_O que fazer_
1 - Diga se cada afirmação abaixo está de acordo com a coluna sobre violência nas escolas. Responda sim ou não e cite, sem mudar nada, as palavras da coluna que decidem a resposta. (a) A coluna diz que temos uma escola violenta. (b) A coluna diz que colocar segurança armada nas escolas pode trazer, a curto prazo, uma sensação de segurança. (c) A coluna apresenta um resumo de debates em rádios e televisões.
2 - Transcreva da coluna sobre violência nas escolas, sem alterar nada, o trecho que vai de "Na coluna dessa" até "abalaram o Brasil.".

_Página_
--*--

Na coluna dessa semana iremos fazer um resumo dos debates que participamos em rádios e televisões durante a última semana sobre os casos de violência nas escolas que abalaram o Brasil.
É preciso iniciar ressaltando que vivemos, na última década, uma expansão muito grande da violência em todas as suas manifestações. Nesse ambiente de tensão social os discursos de higienização, ódio e supremacia ganharam espaço e evoluíram para todos os setores da sociedade, sobretudo pelas redes sociais. Juntou-se a isso a flexibilização do acesso a armas de fogo e o discurso de extermínio do outro como solução válida e aceitável para solucionar conflitos de todas as ordens, inclusive no campo dos valores morais. Uma das consequência disso é a de que, como a escola é um recorte do todo social, tende a refletir os valores cultivados e propagados no seu entorno: a naturalização da violência, o desejo e incentivo ao extermino e até o crescimento aberto de grupos neonazistas que floresceu sem controle nos últimos tempos, potencializou a violência nas escolas. Não temos uma escola violenta, o que temos é uma sociedade extremamente violenta, com números alarmantes de ocorrências de ameaças, agressões e mortes violentas. Esse estado de coisas que testemunhamos hoje nas escolas é produto dessa realidade mais ampla , já que a escola não é uma ilha, não sendo possível uma escola segura em um bairro, comunidade ou cidade violenta.
Entretanto, o pânico social gerado pelos últimos acontecimentos tende a levar o debate para o campo de soluções imediatistas e militarizadas, com ideias de força policial ou agentes da segurança privada armados dentro das escolas, detectores de metal, revistas etc. Isso pode ter o efeito, a curto prazo, de trazer uma sensação de segurança e acalmar os ânimos, mas não deve ser a solução. Agentes armados dentro da escola são a exata antítese do que deve ser um projeto nacional de escola cidadã, inclusiva e compromissada com a cultura da paz: é um atestado de derrota, de rendição, pois o principal problema a ser resolvido está no campo da formação cidadã, no combate a cultura da violência, do ódio e do extermínio que se expande entre crianças, adolescentes e jovens. Se não vencemos essa etapa, tudo o mais será inócuo, pura repressão.

--*--

_Registros listados_

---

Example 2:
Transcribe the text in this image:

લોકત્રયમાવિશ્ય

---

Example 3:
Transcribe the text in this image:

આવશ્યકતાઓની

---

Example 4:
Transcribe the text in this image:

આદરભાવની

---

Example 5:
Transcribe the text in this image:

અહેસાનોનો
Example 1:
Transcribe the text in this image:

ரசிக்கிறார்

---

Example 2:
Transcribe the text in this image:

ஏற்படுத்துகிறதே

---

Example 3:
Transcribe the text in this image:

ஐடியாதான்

--*--

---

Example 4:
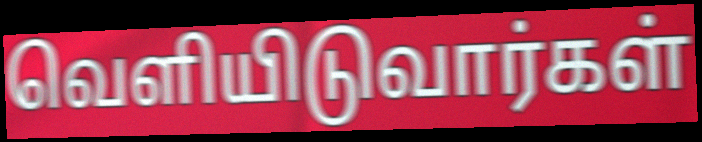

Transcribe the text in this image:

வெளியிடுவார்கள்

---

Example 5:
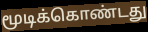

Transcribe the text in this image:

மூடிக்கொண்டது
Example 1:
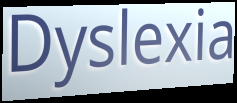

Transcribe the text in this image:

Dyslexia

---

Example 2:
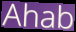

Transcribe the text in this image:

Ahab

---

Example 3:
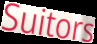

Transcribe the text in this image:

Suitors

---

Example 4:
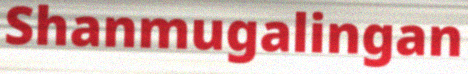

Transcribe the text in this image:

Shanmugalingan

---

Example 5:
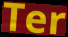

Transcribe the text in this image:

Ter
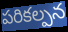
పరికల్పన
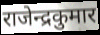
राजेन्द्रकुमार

--*--

_Respostas completas_
1 -
(a) Não: "Não temos uma escola violenta, o que temos é uma sociedade extremamente violenta".
(b) Sim: "Isso pode ter o efeito, a curto prazo, de trazer uma sensação de segurança e acalmar os ânimos".
(c) Sim: "iremos fazer um resumo dos debates que participamos em rádios e televisões".

2 -
Na coluna dessa semana iremos fazer um resumo dos debates que participamos em rádios e televisões durante a última semana sobre os casos de violência nas escolas que abalaram o Brasil.